I was invited to exhibit documentation of my work Ruach (2011) as part of the exhibition, ‘per.doc’ at Articulate Project Space:
“The 4th in Articulate’s Decade Show series features some of the performances and associated projects undertaken at APS over the past 10 years. It focuses on performance as the primary component of works which present the live body in relationship to this space and its architecture, both in new performance and in documentation of (artist-selected) performance previously shown at Articulate. How artists realise their documentation has been left open.”
I wrote the following updated artist statement for the exhibition catalogue:
“In 2011, I was invited to spend two weeks working in the Articulate project space with the aim of producing work that responded to the site. During this time I devised a new performance piece called Ruach which I performed in the back room. For this performance I spent three days and nights in the space practicing breath meditation, capturing my exhalations in white balloons which slowly accumulated, filling up the space. My goal with this performance was to objectify the act of contemplation, to take something invisible—breath, spirit, energy—and make it visible. Ruach is a Hebrew word which means breath, life, or soul. In the book of Genesis it is the Ruach of God which is breathed into the first man, giving him life. Much later, the prophet Ezekiel witnessed the Ruach of God animating the bones of the dead, restoring them to new life. This Ruach is literally the breath of life. At the time that I performed this piece I still believed in God and I believed that I was filled with his spirit. As I put it then, “I was created by God in His image and His Ruach lives within me. And for a time it was in the Articulate Project Space, 497 Parramatta Rd, Leichhardt.” I am currently agnostic about the existence of gods and souls.
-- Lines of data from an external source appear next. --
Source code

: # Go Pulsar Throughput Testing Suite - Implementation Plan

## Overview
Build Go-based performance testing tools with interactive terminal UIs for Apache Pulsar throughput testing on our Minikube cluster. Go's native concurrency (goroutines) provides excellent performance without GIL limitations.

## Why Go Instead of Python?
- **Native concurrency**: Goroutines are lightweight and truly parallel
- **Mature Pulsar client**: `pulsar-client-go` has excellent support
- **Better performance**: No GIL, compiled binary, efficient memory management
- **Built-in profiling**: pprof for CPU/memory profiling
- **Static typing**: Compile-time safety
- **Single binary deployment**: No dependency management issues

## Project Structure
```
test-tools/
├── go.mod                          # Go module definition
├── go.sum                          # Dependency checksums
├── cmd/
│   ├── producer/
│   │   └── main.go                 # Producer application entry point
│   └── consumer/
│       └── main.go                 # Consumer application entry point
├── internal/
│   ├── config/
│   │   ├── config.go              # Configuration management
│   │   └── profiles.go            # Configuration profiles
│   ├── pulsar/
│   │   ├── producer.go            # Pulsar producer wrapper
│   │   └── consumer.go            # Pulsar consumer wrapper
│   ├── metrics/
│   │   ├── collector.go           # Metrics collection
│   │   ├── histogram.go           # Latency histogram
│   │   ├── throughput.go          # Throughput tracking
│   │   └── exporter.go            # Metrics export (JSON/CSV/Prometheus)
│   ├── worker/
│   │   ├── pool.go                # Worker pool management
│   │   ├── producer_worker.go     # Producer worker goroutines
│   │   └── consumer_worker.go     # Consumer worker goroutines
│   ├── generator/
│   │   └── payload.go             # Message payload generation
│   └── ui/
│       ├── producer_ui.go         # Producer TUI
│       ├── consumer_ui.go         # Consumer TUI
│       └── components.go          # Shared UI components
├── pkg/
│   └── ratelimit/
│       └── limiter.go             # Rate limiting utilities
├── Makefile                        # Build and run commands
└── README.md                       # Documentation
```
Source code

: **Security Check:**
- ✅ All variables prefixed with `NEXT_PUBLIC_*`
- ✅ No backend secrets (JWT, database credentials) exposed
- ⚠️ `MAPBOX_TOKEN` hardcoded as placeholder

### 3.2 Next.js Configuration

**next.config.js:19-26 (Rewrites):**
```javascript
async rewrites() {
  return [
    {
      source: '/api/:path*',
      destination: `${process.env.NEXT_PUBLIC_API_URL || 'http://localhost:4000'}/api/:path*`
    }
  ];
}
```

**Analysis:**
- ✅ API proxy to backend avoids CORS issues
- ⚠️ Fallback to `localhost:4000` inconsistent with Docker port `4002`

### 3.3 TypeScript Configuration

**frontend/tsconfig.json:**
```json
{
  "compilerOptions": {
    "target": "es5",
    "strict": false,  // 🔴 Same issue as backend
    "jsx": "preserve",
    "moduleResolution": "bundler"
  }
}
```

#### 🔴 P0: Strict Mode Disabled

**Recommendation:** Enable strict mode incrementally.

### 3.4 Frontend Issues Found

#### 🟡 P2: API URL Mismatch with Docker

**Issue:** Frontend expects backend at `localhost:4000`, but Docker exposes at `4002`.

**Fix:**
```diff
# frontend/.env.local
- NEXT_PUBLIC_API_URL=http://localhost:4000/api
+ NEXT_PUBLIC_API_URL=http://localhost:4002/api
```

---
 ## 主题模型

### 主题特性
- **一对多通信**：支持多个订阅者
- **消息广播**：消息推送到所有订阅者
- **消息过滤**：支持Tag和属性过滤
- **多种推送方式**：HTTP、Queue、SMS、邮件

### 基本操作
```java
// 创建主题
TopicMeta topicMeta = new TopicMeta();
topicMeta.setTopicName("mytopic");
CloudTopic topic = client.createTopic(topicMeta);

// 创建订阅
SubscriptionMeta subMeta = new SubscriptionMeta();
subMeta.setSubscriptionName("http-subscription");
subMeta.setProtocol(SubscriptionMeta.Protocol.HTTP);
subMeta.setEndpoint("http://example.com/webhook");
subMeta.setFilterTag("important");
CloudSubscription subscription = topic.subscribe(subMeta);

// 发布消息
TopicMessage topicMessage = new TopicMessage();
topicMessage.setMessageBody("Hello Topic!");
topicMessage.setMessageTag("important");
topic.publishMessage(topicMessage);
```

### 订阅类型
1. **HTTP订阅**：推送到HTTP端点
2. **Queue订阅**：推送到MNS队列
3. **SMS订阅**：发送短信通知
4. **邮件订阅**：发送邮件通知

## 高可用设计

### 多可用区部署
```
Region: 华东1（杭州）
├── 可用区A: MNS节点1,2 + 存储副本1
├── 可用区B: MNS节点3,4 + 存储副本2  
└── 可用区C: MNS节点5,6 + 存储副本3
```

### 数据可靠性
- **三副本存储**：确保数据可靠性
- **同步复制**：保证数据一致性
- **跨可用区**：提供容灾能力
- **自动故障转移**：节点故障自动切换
“In addition to making something visible, the original performance of Ruach took something ephemeral—breath, duration, performance—and made it physical and enduring (although not permanent). The balloons were, in effect, a form of documentation, albeit a temporary one (as I suppose all human attempts at documentation are likely to be on the grandest time scale). If I had kept the popped and deflated balloons from the performance I could have exhibited them as an indexical document. In their place I have chosen to exhibit the leftover unused balloons which remained at the end of the three day period. Alongside these artefacts I have selected one photograph of the performance by my good friend Alex Wisser.”